§ **PROBLEM STATEMENT**
Write the next part of the news story below about Jennifer Ramirez's lunch truck in Bel-Air, starting right after its last sentence.

§ **SOURCE DOCUMENT**

+++

By Sonja Sharp Los Angeles Times
WWR Article Summary (tl;dr) Jennifer Ramirez "knows how to roll" through some of the swankiest neighborhoods of Los Angeles where her food truck does brisk business among the hundreds of workers busy building and rebuilding homes in Bel-Air, Holmby Hills and Beverly Hills.
Los Angeles Times
Twenty-thousand-dollar date palms fluttered in the breeze and cranes glinted against the sapphire sky as Jennifer Ramirez pulled her lunch truck to a stop outside the half-finished mansion on Bel Air Road.
It was her third stop on a balmy Friday, a bustling site packed with construction vehicles and hardhats laboring behind green privacy mesh. One moment, the 20-year-old from South Los Angeles stood alone on the glittering pavement, her 5-foot frame dwarfed by one of the most expensive homes ever built. The next, she was mobbed by a dozen hungry workers scrambling for their 9:45 a.m. lunch.
"It's cool [lunch trucks] come up here, because the streets are narrow and tight," said Joseph Trujillo, 26, who was installing aquarium-style acrylic windows in the bottom of the pool — his third such project in recent weeks — so future partygoers could watch beautiful people swim above them. "It's nice they come to us."
On Bel Air Road, grown men run out to meet Ramirez like kids chasing an ice cream truck. They call her "La Chaparrita," an affectionate diminutive for "shorty," the nickname of the infamous Mexican drug kingpin Joaquin "El Chapo" Guzman.

+++

§ **MATERIAL**
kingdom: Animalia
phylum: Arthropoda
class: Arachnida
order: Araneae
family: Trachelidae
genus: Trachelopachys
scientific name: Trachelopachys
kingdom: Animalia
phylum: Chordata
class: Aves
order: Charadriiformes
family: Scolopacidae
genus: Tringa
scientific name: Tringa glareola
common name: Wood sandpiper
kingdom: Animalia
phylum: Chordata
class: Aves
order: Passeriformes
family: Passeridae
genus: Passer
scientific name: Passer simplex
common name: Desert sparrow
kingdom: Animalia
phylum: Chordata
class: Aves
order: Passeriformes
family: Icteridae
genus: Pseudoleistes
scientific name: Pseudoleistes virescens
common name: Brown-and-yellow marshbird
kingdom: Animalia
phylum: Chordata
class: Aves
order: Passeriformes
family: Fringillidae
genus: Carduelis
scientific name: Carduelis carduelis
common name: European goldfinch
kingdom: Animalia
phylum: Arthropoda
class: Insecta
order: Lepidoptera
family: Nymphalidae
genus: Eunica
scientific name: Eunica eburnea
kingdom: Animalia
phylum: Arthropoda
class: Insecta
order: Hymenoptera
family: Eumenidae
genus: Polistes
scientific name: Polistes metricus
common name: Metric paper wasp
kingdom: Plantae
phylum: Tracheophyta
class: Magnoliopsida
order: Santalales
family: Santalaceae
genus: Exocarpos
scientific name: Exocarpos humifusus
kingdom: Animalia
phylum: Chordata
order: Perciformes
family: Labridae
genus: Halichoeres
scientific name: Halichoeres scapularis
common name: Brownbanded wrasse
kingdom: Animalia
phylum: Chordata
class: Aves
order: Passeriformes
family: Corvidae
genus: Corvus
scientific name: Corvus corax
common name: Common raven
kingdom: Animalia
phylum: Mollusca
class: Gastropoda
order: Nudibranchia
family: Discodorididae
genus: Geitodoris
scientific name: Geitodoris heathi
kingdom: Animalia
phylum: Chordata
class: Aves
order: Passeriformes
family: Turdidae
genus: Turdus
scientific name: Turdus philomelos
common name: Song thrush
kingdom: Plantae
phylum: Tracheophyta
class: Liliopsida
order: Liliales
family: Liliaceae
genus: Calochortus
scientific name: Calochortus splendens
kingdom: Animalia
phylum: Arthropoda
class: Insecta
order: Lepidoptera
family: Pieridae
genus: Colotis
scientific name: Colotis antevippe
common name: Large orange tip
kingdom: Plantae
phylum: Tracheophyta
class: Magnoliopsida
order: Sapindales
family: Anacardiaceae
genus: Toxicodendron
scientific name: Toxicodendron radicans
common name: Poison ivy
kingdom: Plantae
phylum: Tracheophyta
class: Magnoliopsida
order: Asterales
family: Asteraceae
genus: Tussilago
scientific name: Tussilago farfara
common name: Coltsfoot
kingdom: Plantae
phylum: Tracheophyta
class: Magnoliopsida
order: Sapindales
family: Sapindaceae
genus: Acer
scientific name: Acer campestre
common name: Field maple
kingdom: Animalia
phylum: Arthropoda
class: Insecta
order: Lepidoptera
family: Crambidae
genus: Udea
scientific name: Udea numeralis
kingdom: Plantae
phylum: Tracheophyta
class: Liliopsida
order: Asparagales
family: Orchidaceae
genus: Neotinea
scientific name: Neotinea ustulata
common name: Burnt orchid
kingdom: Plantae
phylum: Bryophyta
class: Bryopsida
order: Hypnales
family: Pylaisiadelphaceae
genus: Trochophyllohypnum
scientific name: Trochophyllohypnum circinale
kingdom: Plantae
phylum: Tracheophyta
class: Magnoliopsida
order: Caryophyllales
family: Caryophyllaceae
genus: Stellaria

+++

§ **SOLVED EXERCISE**
Her horn signals a 20-minute break in a 10-hour work day, a chance to trade gossip with gardeners at the compound next door or the carpenters at the site down the block. Los Angeles is in the midst of a development boom, one that operates here at imperial scale. La Chaparrita's Munch Truck makes 15 stops in four hours, selling hundreds of meals to men who build homes the size of strip malls.
"They're building all these mansions, and they're always remodeling them," Ramirez said. "They've built mansions and completed them and then they tore them apart because they didn't like the way they turned out."
Mohamed Hadid's unfinished mansion is among those Ramirez serves. Better known to most as the father of supermodels Bella and Gigi Hadid, the billionaire attained local infamy for his 30,000-square-foot Strada Vecchia citadel, an icon of palatial excess in a neighborhood increasingly antagonistic to new construction, and to those who attend it.
"I've got a community on the edge of revolt," said Shawn Bayliss, executive director of the Bel-Air Assn. "Imagine building a Target. Now imagine putting that on a 22-foot-wide street that dead-ends, and imagine putting three of those on the same street. We're overwhelmed." : : The so-called Platinum Triangle of Bel-Air, Holmby Hills and Beverly Hills is dotted with enormous new mansions, many of them built on speculation by developers banking on mammoth returns. But those going up in Bel-Air are of another order, experts say.
"They range from a low of 10,000–20,000 square feet in the Bird Streets [an enclave above the Sunset Strip] and Trousdale [a neighborhood in Beverly Hills] to 40,000–50,000 when you get into Bel-Air," said Stephen Shapiro, chairman and co-founder of Westside Estate Agency. "Some of the really big ones have aesthetician rooms for manicures and Botox. There's one house I saw not long ago that had nine bars in it."
Such modern fortresses of concrete and glass command armies of workers to build them, and a squadron of caterers like Ramirez to keep them fed. On any given weekday, 12 to 15 food trucks patrol the streets of Bel-Air alone, serving hundreds of men who may labor on the same site for months, even years.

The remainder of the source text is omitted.